TASK DETAILS —
Retype the material below, keeping each line identical.

EXTRACTED INFORMATION —
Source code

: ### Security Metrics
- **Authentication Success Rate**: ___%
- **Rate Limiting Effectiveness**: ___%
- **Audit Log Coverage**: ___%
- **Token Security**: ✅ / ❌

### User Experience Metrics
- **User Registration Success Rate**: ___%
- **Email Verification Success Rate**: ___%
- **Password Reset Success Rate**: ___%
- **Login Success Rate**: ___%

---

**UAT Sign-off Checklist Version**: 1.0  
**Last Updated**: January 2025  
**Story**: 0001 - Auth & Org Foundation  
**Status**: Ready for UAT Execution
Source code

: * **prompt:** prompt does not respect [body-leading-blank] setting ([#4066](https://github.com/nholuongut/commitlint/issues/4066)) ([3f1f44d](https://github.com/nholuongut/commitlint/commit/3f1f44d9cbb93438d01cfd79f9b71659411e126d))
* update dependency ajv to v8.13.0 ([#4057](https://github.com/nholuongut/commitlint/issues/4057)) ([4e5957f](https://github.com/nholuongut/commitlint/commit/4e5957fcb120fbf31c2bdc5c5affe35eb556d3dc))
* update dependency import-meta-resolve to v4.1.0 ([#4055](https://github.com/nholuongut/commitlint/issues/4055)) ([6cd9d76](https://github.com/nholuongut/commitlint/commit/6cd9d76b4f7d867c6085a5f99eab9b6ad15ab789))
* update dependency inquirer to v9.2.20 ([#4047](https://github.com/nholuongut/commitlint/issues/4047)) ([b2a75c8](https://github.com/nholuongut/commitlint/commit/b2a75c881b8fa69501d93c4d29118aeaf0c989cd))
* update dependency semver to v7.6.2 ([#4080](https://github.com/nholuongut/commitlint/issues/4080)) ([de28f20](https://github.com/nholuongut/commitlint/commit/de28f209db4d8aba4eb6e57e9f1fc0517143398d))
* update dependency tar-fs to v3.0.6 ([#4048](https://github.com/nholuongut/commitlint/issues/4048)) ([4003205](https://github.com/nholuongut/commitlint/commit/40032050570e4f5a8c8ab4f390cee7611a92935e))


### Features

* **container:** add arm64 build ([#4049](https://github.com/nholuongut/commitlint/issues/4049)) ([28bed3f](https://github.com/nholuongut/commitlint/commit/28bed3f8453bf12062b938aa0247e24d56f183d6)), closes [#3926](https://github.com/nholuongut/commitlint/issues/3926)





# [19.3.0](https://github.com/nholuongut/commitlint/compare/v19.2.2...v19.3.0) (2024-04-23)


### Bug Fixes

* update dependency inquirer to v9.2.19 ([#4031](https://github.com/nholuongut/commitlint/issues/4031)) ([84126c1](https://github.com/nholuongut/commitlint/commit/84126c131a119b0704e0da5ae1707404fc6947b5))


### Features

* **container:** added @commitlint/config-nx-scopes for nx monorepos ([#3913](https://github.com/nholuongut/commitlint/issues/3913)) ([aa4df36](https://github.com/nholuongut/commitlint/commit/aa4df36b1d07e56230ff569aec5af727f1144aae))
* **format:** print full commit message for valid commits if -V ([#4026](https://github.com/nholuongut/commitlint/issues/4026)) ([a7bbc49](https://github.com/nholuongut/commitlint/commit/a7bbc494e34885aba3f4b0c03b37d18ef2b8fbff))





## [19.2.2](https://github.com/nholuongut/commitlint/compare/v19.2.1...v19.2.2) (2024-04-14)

SOLUTION FOR THIS PROBLEM —
Source code

: ### Security Metrics
- **Authentication Success Rate**: ___%
- **Rate Limiting Effectiveness**: ___%
- **Audit Log Coverage**: ___%
- **Token Security**: ✅ / ❌

### User Experience Metrics
- **User Registration Success Rate**: ___%
- **Email Verification Success Rate**: ___%
- **Password Reset Success Rate**: ___%
- **Login Success Rate**: ___%

---

**UAT Sign-off Checklist Version**: 1.0  
**Last Updated**: January 2025  
**Story**: 0001 - Auth & Org Foundation  
**Status**: Ready for UAT Execution
Source code

: * **prompt:** prompt does not respect [body-leading-blank] setting ([#4066](https://github.com/nholuongut/commitlint/issues/4066)) ([3f1f44d](https://github.com/nholuongut/commitlint/commit/3f1f44d9cbb93438d01cfd79f9b71659411e126d))
* update dependency ajv to v8.13.0 ([#4057](https://github.com/nholuongut/commitlint/issues/4057)) ([4e5957f](https://github.com/nholuongut/commitlint/commit/4e5957fcb120fbf31c2bdc5c5affe35eb556d3dc))
* update dependency import-meta-resolve to v4.1.0 ([#4055](https://github.com/nholuongut/commitlint/issues/4055)) ([6cd9d76](https://github.com/nholuongut/commitlint/commit/6cd9d76b4f7d867c6085a5f99eab9b6ad15ab789))
* update dependency inquirer to v9.2.20 ([#4047](https://github.com/nholuongut/commitlint/issues/4047)) ([b2a75c8](https://github.com/nholuongut/commitlint/commit/b2a75c881b8fa69501d93c4d29118aeaf0c989cd))
* update dependency semver to v7.6.2 ([#4080](https://github.com/nholuongut/commitlint/issues/4080)) ([de28f20](https://github.com/nholuongut/commitlint/commit/de28f209db4d8aba4eb6e57e9f1fc0517143398d))
* update dependency tar-fs to v3.0.6 ([#4048](https://github.com/nholuongut/commitlint/issues/4048)) ([4003205](https://github.com/nholuongut/commitlint/commit/40032050570e4f5a8c8ab4f390cee7611a92935e))


### Features

* **container:** add arm64 build ([#4049](https://github.com/nholuongut/commitlint/issues/4049)) ([28bed3f](https://github.com/nholuongut/commitlint/commit/28bed3f8453bf12062b938aa0247e24d56f183d6)), closes [#3926](https://github.com/nholuongut/commitlint/issues/3926)





# [19.3.0](https://github.com/nholuongut/commitlint/compare/v19.2.2...v19.3.0) (2024-04-23)


### Bug Fixes

* update dependency inquirer to v9.2.19 ([#4031](https://github.com/nholuongut/commitlint/issues/4031)) ([84126c1](https://github.com/nholuongut/commitlint/commit/84126c131a119b0704e0da5ae1707404fc6947b5))


### Features

* **container:** added @commitlint/config-nx-scopes for nx monorepos ([#3913](https://github.com/nholuongut/commitlint/issues/3913)) ([aa4df36](https://github.com/nholuongut/commitlint/commit/aa4df36b1d07e56230ff569aec5af727f1144aae))
* **format:** print full commit message for valid commits if -V ([#4026](https://github.com/nholuongut/commitlint/issues/4026)) ([a7bbc49](https://github.com/nholuongut/commitlint/commit/a7bbc494e34885aba3f4b0c03b37d18ef2b8fbff))





## [19.2.2](https://github.com/nholuongut/commitlint/compare/v19.2.1...v19.2.2) (2024-04-14)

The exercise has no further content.